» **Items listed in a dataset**
- - -

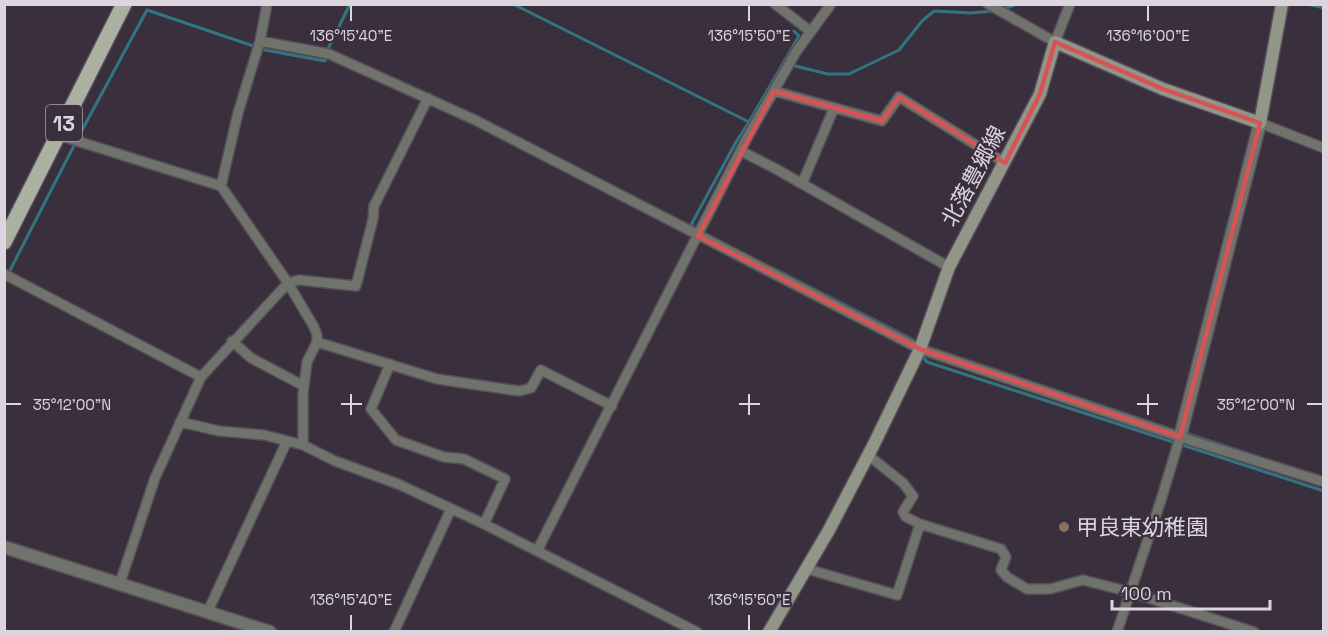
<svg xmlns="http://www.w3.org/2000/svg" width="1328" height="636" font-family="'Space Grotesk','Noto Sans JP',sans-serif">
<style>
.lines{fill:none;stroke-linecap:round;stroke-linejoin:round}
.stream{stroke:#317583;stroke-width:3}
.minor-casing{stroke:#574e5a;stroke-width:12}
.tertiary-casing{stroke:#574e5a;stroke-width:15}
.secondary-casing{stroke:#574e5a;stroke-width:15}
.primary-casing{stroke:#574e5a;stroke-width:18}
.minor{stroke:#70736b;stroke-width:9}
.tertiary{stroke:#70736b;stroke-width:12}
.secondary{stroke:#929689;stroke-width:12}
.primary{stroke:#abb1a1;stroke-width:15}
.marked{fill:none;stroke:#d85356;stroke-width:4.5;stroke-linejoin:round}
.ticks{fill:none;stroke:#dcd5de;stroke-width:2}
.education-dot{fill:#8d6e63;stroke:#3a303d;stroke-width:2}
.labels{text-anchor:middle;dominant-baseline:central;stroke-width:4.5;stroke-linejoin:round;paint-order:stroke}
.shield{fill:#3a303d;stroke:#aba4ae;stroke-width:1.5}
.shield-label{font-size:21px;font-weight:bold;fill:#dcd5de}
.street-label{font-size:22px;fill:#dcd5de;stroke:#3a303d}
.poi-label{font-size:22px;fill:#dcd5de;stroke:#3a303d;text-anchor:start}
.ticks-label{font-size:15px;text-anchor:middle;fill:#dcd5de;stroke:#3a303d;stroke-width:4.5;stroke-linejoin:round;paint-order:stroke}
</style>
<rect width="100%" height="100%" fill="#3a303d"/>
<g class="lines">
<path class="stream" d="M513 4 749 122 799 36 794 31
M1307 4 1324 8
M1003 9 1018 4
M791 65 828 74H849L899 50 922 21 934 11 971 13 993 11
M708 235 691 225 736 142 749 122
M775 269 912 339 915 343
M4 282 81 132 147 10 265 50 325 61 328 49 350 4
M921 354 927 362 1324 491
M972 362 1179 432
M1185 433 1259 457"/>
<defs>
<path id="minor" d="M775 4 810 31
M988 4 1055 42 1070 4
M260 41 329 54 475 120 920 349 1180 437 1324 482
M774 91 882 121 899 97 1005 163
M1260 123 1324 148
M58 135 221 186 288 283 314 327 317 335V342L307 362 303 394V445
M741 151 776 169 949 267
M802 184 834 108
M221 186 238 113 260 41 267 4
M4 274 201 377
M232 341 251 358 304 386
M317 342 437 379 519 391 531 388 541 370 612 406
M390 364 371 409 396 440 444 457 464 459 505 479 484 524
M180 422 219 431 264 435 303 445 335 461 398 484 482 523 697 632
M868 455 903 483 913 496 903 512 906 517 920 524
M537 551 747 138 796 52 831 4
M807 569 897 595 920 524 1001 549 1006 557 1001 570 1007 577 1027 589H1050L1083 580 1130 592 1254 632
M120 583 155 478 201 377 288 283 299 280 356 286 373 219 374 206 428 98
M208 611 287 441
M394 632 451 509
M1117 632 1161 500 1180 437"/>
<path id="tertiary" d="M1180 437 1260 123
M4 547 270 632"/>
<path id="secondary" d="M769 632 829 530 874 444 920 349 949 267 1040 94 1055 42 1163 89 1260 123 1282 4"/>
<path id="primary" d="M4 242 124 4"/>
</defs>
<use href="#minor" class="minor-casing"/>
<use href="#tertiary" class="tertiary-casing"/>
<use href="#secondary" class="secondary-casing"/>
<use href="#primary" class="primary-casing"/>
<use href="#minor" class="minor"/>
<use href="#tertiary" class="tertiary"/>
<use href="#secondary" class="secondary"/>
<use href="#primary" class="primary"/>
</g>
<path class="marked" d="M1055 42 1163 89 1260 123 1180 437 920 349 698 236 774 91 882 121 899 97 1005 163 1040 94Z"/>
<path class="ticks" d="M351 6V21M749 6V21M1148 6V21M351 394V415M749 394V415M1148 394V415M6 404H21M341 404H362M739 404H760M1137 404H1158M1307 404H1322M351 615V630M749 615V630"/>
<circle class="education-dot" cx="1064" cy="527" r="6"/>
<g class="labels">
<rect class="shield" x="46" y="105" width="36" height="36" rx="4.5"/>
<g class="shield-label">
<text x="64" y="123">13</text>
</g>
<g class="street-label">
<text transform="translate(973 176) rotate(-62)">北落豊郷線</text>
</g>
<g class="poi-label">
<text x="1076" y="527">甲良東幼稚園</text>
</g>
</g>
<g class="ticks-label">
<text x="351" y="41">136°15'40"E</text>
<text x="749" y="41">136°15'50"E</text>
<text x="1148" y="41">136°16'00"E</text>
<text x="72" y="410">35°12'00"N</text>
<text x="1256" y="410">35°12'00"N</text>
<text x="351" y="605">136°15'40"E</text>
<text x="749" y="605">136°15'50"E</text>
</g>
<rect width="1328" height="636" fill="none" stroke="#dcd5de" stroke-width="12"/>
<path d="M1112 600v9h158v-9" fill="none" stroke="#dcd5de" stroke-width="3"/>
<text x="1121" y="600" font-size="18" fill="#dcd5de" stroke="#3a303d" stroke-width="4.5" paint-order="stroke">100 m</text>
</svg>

- - -

» **WHAT TO PRODUCE**
Without the pictures, copy out all the records above exactly.

» **RESULT OF THE TASK**
<svg xmlns="http://www.w3.org/2000/svg" width="1328" height="636" font-family="'Space Grotesk','Noto Sans JP',sans-serif">
<style>
.lines{fill:none;stroke-linecap:round;stroke-linejoin:round}
.stream{stroke:#317583;stroke-width:3}
.minor-casing{stroke:#574e5a;stroke-width:12}
.tertiary-casing{stroke:#574e5a;stroke-width:15}
.secondary-casing{stroke:#574e5a;stroke-width:15}
.primary-casing{stroke:#574e5a;stroke-width:18}
.minor{stroke:#70736b;stroke-width:9}
.tertiary{stroke:#70736b;stroke-width:12}
.secondary{stroke:#929689;stroke-width:12}
.primary{stroke:#abb1a1;stroke-width:15}
.marked{fill:none;stroke:#d85356;stroke-width:4.5;stroke-linejoin:round}
.ticks{fill:none;stroke:#dcd5de;stroke-width:2}
.education-dot{fill:#8d6e63;stroke:#3a303d;stroke-width:2}
.labels{text-anchor:middle;dominant-baseline:central;stroke-width:4.5;stroke-linejoin:round;paint-order:stroke}
.shield{fill:#3a303d;stroke:#aba4ae;stroke-width:1.5}
.shield-label{font-size:21px;font-weight:bold;fill:#dcd5de}
.street-label{font-size:22px;fill:#dcd5de;stroke:#3a303d}
.poi-label{font-size:22px;fill:#dcd5de;stroke:#3a303d;text-anchor:start}
.ticks-label{font-size:15px;text-anchor:middle;fill:#dcd5de;stroke:#3a303d;stroke-width:4.5;stroke-linejoin:round;paint-order:stroke}
</style>
<rect width="100%" height="100%" fill="#3a303d"/>
<g class="lines">
<path class="stream" d="M513 4 749 122 799 36 794 31
M1307 4 1324 8
M1003 9 1018 4
M791 65 828 74H849L899 50 922 21 934 11 971 13 993 11
M708 235 691 225 736 142 749 122
M775 269 912 339 915 343
M4 282 81 132 147 10 265 50 325 61 328 49 350 4
M921 354 927 362 1324 491
M972 362 1179 432
M1185 433 1259 457"/>
<defs>
<path id="minor" d="M775 4 810 31
M988 4 1055 42 1070 4
M260 41 329 54 475 120 920 349 1180 437 1324 482
M774 91 882 121 899 97 1005 163
M1260 123 1324 148
M58 135 221 186 288 283 314 327 317 335V342L307 362 303 394V445
M741 151 776 169 949 267
M802 184 834 108
M221 186 238 113 260 41 267 4
M4 274 201 377
M232 341 251 358 304 386
M317 342 437 379 519 391 531 388 541 370 612 406
M390 364 371 409 396 440 444 457 464 459 505 479 484 524
M180 422 219 431 264 435 303 445 335 461 398 484 482 523 697 632
M868 455 903 483 913 496 903 512 906 517 920 524
M537 551 747 138 796 52 831 4
M807 569 897 595 920 524 1001 549 1006 557 1001 570 1007 577 1027 589H1050L1083 580 1130 592 1254 632
M120 583 155 478 201 377 288 283 299 280 356 286 373 219 374 206 428 98
M208 611 287 441
M394 632 451 509
M1117 632 1161 500 1180 437"/>
<path id="tertiary" d="M1180 437 1260 123
M4 547 270 632"/>
<path id="secondary" d="M769 632 829 530 874 444 920 349 949 267 1040 94 1055 42 1163 89 1260 123 1282 4"/>
<path id="primary" d="M4 242 124 4"/>
</defs>
<use href="#minor" class="minor-casing"/>
<use href="#tertiary" class="tertiary-casing"/>
<use href="#secondary" class="secondary-casing"/>
<use href="#primary" class="primary-casing"/>
<use href="#minor" class="minor"/>
<use href="#tertiary" class="tertiary"/>
<use href="#secondary" class="secondary"/>
<use href="#primary" class="primary"/>
</g>
<path class="marked" d="M1055 42 1163 89 1260 123 1180 437 920 349 698 236 774 91 882 121 899 97 1005 163 1040 94Z"/>
<path class="ticks" d="M351 6V21M749 6V21M1148 6V21M351 394V415M749 394V415M1148 394V415M6 404H21M341 404H362M739 404H760M1137 404H1158M1307 404H1322M351 615V630M749 615V630"/>
<circle class="education-dot" cx="1064" cy="527" r="6"/>
<g class="labels">
<rect class="shield" x="46" y="105" width="36" height="36" rx="4.5"/>
<g class="shield-label">
<text x="64" y="123">13</text>
</g>
<g class="street-label">
<text transform="translate(973 176) rotate(-62)">北落豊郷線</text>
</g>
<g class="poi-label">
<text x="1076" y="527">甲良東幼稚園</text>
</g>
</g>
<g class="ticks-label">
<text x="351" y="41">136°15'40"E</text>
<text x="749" y="41">136°15'50"E</text>
<text x="1148" y="41">136°16'00"E</text>
<text x="72" y="410">35°12'00"N</text>
<text x="1256" y="410">35°12'00"N</text>
<text x="351" y="605">136°15'40"E</text>
<text x="749" y="605">136°15'50"E</text>
</g>
<rect width="1328" height="636" fill="none" stroke="#dcd5de" stroke-width="12"/>
<path d="M1112 600v9h158v-9" fill="none" stroke="#dcd5de" stroke-width="3"/>
<text x="1121" y="600" font-size="18" fill="#dcd5de" stroke="#3a303d" stroke-width="4.5" paint-order="stroke">100 m</text>
</svg>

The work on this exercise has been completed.